Currently, the trend in working life increasingly favours ‘leisure before pay’. This means workers often want longer leave, for example to go on world trips or to fulfill other dreams that are not feasible during the working day. But when they do so, they also do without part of their salary. A sabbatical (contractually agreed special leave) makes this possible in principle. But employers are usually sceptical about it, not least because of the financial burdens caused by the temporary absence of a member of the workforce. Recent case law of the Federal Labour Court (‘BAG’) has now provided some assistance by at least relieving the employer of the burden of honouring ongoing leave entitlements.
What is it all about?
As with the ‘block model’ of early retirement (where employees reduce their salary in the years leading up to early retirement then receive the amount saved when they retire), sabbaticals raise the question of whether new entitlement to annual leave is generated during the sabbatical; whether ‘holidays during holidays’ need to be granted. There are further question marks over the actual payment date for the holiday pay the employee acquired by doing extra work in the so-called ‘saving phase’ before they take special leave. The BAG has finally decided both questions on 18 September 2018 and 19 March 2019, eliminating uncertainty for employers.

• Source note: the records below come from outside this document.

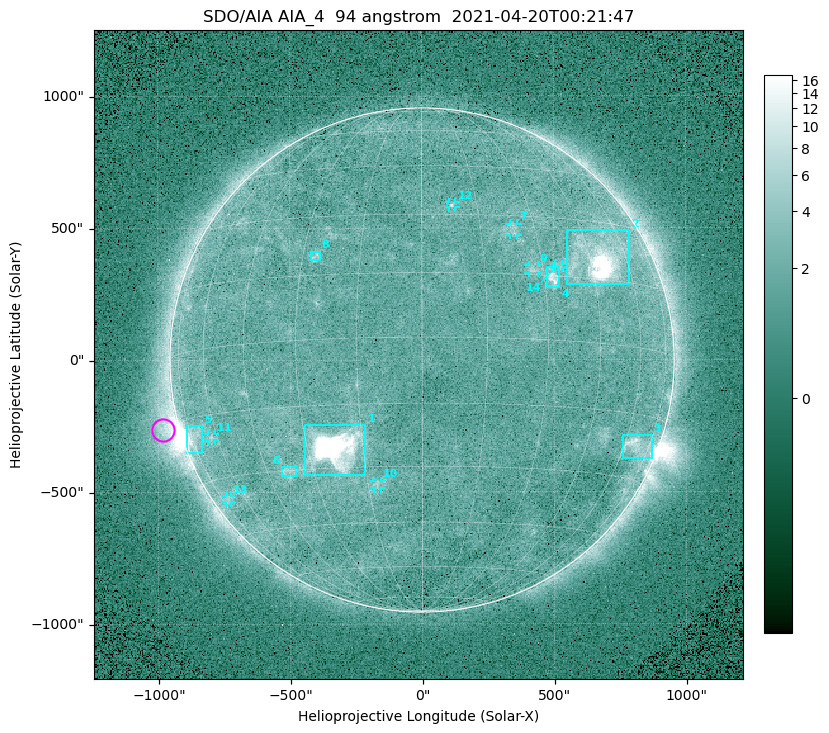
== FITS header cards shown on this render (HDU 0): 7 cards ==
TELESCOP= 'SDO/AIA '
INSTRUME= 'AIA_4   '
WAVELNTH=                   94
WAVEUNIT= 'angstrom'
DATE-OBS= '2021-04-20T00:21:47.12'
CTYPE1  = 'HPLN-TAN'
CTYPE2  = 'HPLT-TAN'

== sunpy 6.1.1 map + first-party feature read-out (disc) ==
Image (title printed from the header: SDO/AIA AIA_4  94 angstrom  2021-04-20T00:21:47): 512 x 512 px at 4.8 arcsec/px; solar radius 955 arcsec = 199 px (full disc in frame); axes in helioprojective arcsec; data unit not stated in the header (colour bar unlabelled)
Orientation: roll -0.138 deg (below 1 deg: not rotated)
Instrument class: DISC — disc imager (sunpy class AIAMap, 94 A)
Bright regions (active regions / flare kernels): reference = the median radial profile (limb darkening/brightening removed); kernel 5 px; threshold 5 sigma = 2.39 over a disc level ~1.74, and >= 1.15x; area >= 9 px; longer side >= 5 px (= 24 arcsec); searched inside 0.97 R_sun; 14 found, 14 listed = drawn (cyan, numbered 1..; 7 of them under ~33 arcsec drawn as corner ticks so the feature stays visible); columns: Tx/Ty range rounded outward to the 10 arcsec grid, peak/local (2 s.f.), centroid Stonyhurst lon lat
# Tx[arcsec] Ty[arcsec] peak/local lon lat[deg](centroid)
1 -450..-210 -440..-240 663 -22 -25
2 550..790 280..490 34 +48 +20
3 760..870 -380..-280 4.5 +66 -22
4 470..520 270..350 5.8 +32 +15
5 -900..-830 -350..-250 7 -72 -19
6 -540..-480 -440..-400 3 -38 -30
7 330..370 470..520 2.9 +24 +26
8 -420..-380 380..410 3.1 -26 +20
9 400..440 330..360 3 +27 +16
10 -180..-160 -490..-450 2.9 -13 -34
11 -810..-780 -300..-280 2.7 -63 -20
12 100..130 580..600 3 +8 +33
13 -750..-720 -540..-510 2.2 -70 -35
14 500..530 340..360 2.5 +34 +17
Off-limb structures (1.02-1.3 R_sun): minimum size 50 px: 7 found; the strongest spans PA ~85..115 deg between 1.02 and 1.21 R_sun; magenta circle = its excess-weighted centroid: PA ~105 deg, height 1.06 R_sun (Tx ~-980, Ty ~-260 arcsec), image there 4.9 x the reference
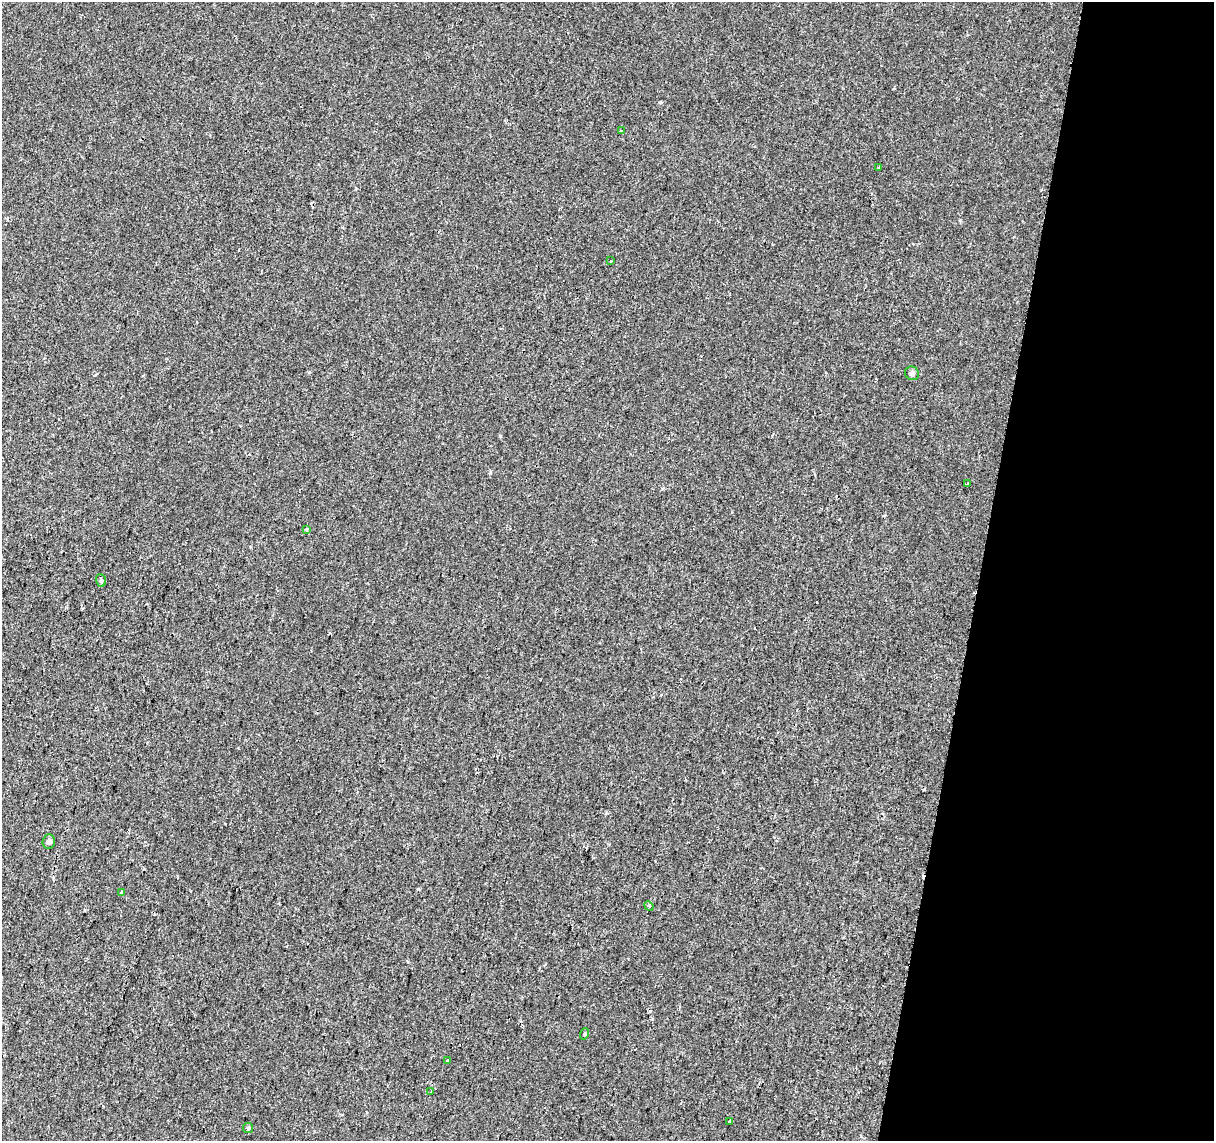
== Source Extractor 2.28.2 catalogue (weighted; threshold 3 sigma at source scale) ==
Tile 8 of 4 x 4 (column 4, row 2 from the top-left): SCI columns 3663-4874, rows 2561-3699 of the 4894 x 5182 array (HDU 1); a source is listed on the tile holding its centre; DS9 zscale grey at full resolution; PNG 1216 x 1143 px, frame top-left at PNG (2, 2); each listed source drawn as its Kron ellipse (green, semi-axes under 4 px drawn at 4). Shown black and unused: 19% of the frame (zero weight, under 2 of 3 exposures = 3% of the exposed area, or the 3 px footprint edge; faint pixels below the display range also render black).
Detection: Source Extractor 2.28.2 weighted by HDU 2 'WHT'; one run over the whole footprint, this tile lists its part. Background 5.13e-04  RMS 0.0039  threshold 0.0174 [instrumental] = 3 sigma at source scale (4.5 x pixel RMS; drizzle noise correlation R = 1.50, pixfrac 1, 0.0396/0.0396 arcsec/px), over >= 5 px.
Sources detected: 17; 2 cosmic-ray / hot-pixel residue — neither listed nor drawn; the other 15 listed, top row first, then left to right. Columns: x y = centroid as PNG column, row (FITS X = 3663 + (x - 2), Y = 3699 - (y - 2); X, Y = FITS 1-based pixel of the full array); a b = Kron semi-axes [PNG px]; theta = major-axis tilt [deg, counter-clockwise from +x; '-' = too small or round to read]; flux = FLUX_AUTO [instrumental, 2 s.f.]
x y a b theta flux
621 131 3 3 - 1.3
879 167 3 3 - 1.3
611 261 3 2 - 0.37
912 373 7 6 - 1.1
967 484 3 2 - 0.27
306 529 3 3 - 2.2
101 580 6 5 - 0.58
49 841 7 6 - 1.1
122 893 3 3 - 4.1
649 906 5 4 - 0.46
584 1034 6 3 70 0.4
448 1061 3 3 - 1.5
431 1092 3 2 - 0.55
730 1121 3 3 - 0.95
248 1128 5 5 - 0.54
Unlisted compact peaks at least as high as the median listed source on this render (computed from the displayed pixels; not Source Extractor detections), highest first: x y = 500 436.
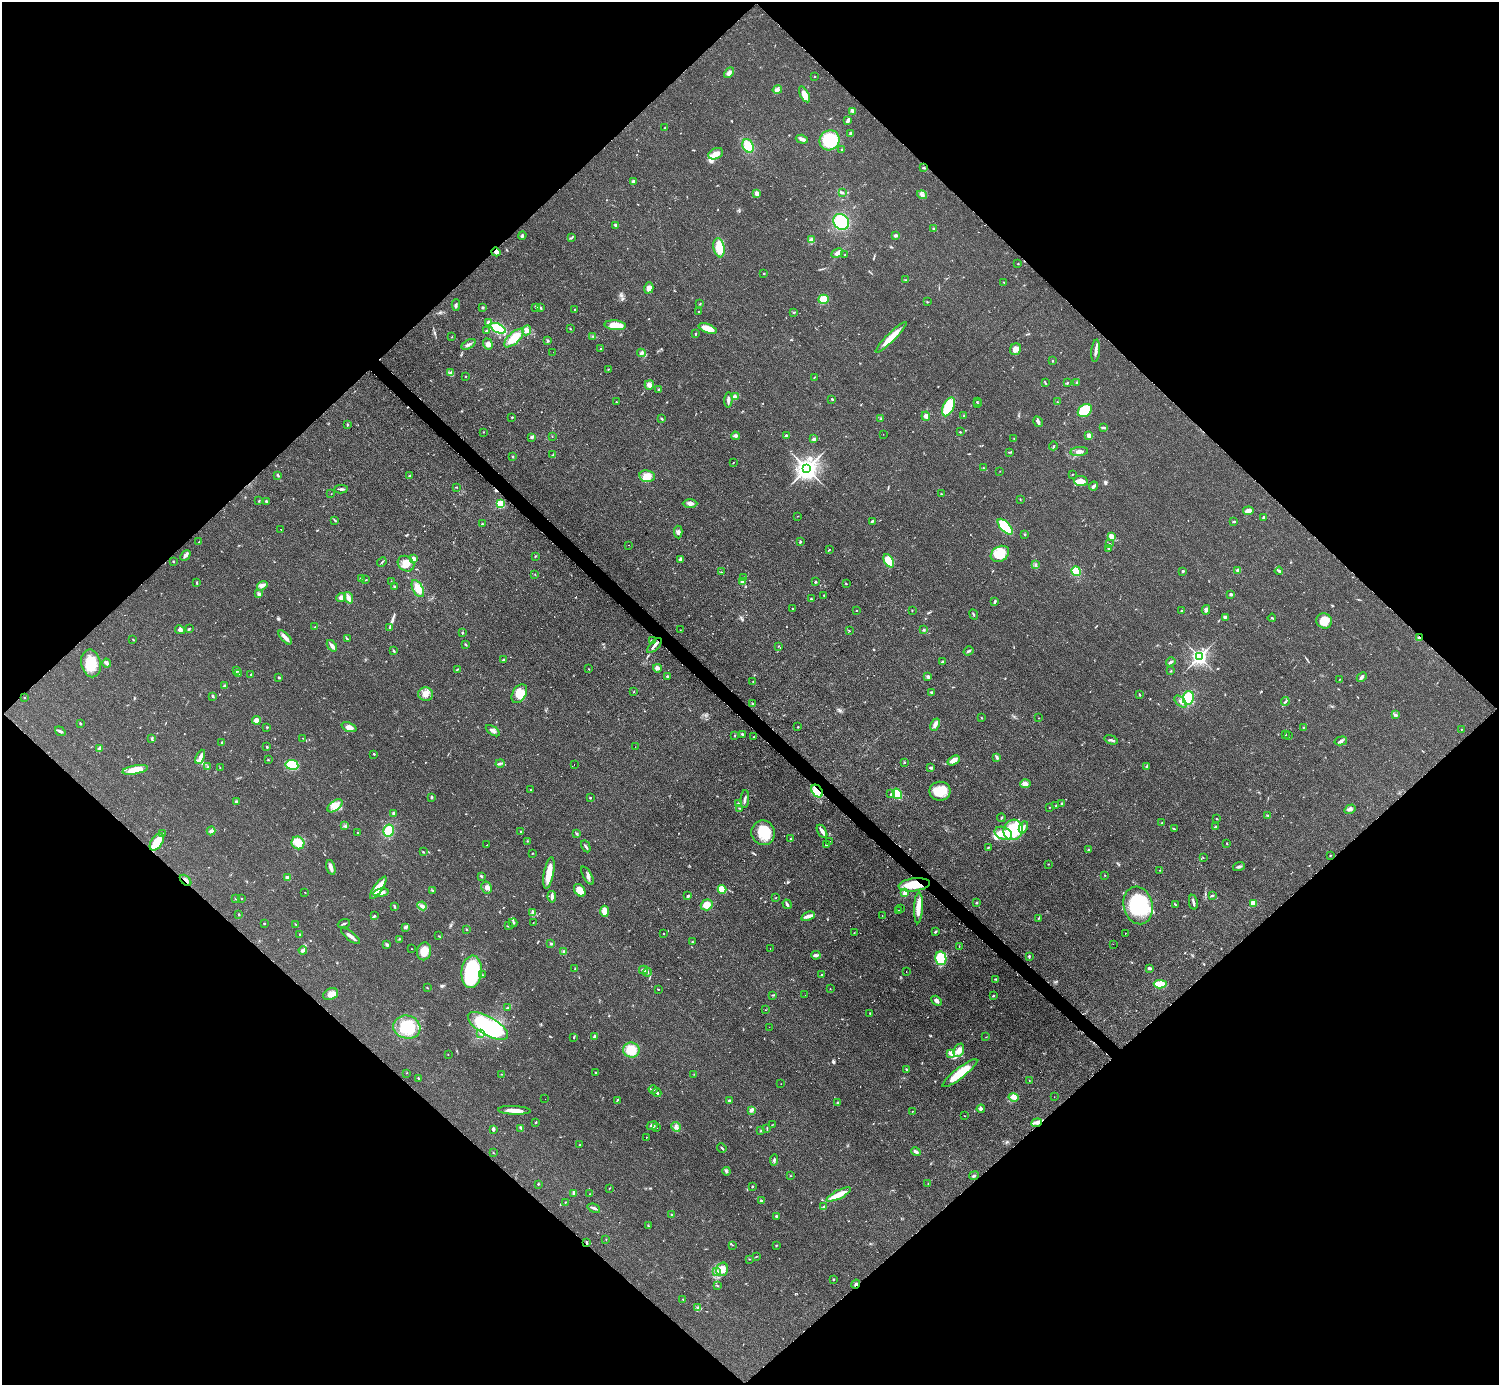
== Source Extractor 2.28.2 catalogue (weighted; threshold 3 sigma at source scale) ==
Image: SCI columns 6-5991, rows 307-5838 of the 5993 x 5993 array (HDU 1 of 3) = the unmasked area's bounding box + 8 px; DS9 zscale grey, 4 x 4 block average (1 PNG px = mean of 4 x 4 image px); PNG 1501 x 1387 px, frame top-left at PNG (2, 2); each listed source drawn as its Kron ellipse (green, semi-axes under 4 px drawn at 4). Shown black and unused: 51% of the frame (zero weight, under 2 of 3 exposures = <1% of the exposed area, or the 3 px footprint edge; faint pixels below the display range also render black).
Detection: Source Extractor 2.28.2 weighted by HDU 2 'WHT'. Background 0.0509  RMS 0.0071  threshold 0.0321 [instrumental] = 3 sigma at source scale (4.5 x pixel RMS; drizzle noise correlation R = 1.50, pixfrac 1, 0.05/0.05 arcsec/px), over >= 5 px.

Saved holiday pay should only be paid out during the leave phase
The background to the 18 September 2018 BAG decision (9 AZR 159/18) was a sabbatical agreement according to which an employee was granted reduced compensation both ‘during the saving phase and during the sabbatical year’. Here the BAG considered this to be a deferral of the pay out date of the additional (work and holiday) remuneration acquired during the savings phase until the leave phase. Consequently, during the saving phase, the worker would only receive remuneration that corresponded to the part-time rate over the entire duration of the agreement. Since the agreement did not differentiate between pay and holiday pay received by the employee, this also applied to holiday pay entitlement.
In the same way as an employee who takes the block model of early retirement, an employee works full time at a part-time rate to make advance payments in anticipation of the subsequent leave phase and only receives the corresponding compensation during the leave.
No holiday entitlement during a sabbatical
In its judgment of 19 March 2019 (9 AZR 315/17), the ninth Senate of the BAG significantly shifted case law on the accrual of holiday entitlement during a suspended employment relationship.
Legally, the amount of the minimum holiday entitlement (within the meaning of section 3(1) of the Federal Vacation Act, Bundesurlaubgesetz ‘BUrlG’) is determined by the distribution of work over the week. For example, you are entitled to 24 days’ holiday for a six-day week and statutory minimum holiday of 20 days for a five-day week. Logically this means that no holiday entitlement should arise if a worker does not work at all because of agreed special leave in a calendar year. The BAG has now reached the same conclusion. From the current press release (the full judgment is not yet published), the BAG now takes into account the fact that the contracting parties temporarily suspend their main performance obligations when calculating the duration of leave. In short: without the duty to work there is no entitlement to holiday!
As recently as 2014, the ninth Senate ruled that holiday entitlement continued to accrue during a suspended employment relationship (BAG, judgment of 06.05.2014 – 9 AZR 678/12 ). The legally defined calculation to establish holiday entitlement (as described above) has not yet been implemented for cases of special leave. Since 19 March 2019, however, a reduction of holidays outside the legally regulated cases (such as the possibility of a reduction during parental leave, under section 17 (1) sentence 1 of the Federal Parental Allowance and Parental Leave Act , Bundeselterngeld und Elternzeitgesetz, ‘BEEG’) is possible if there is a temporary exemption from the obligation to work, and there is a separate agreement between the employee and the employer.
In addition to the agreement relating to sabbaticals, this should also include the block model of early retirement, so that during the ‘passive’ phase of early retirement, during which there is no obligation to work, no holiday entitlement can arise (LAG Dusseldorf, judgment of 13 July 2018 – 6 Sa 272/18 ; revision by the BAG pending under the reference: 9 AZR 481/18).
The new conclusions of the ninth Senate are convincing in every respect. The savings phase and the additional work and holiday pay received during this period serve to finance the leave phase. Consequently, the date for payment must be moved to the leave phase. This ensures that the employee receives holiday pay equal to the amount he or she would have received if work had been performed.
As a consequence, holiday entitlement cannot accrue and holiday pay claims can no longer arise in the leave phase, since these would be added to the holiday pay claims already incurred in the saving phase and later due. In this case, the remuneration received from work and holiday entitlements would no longer be equal to the pay the employee would have acquired without taking the leave. This would also mean other part-time workers would be treated unequally. With its change in practice, the BAG has revived the intention behind holiday: that is, to recuperate from work.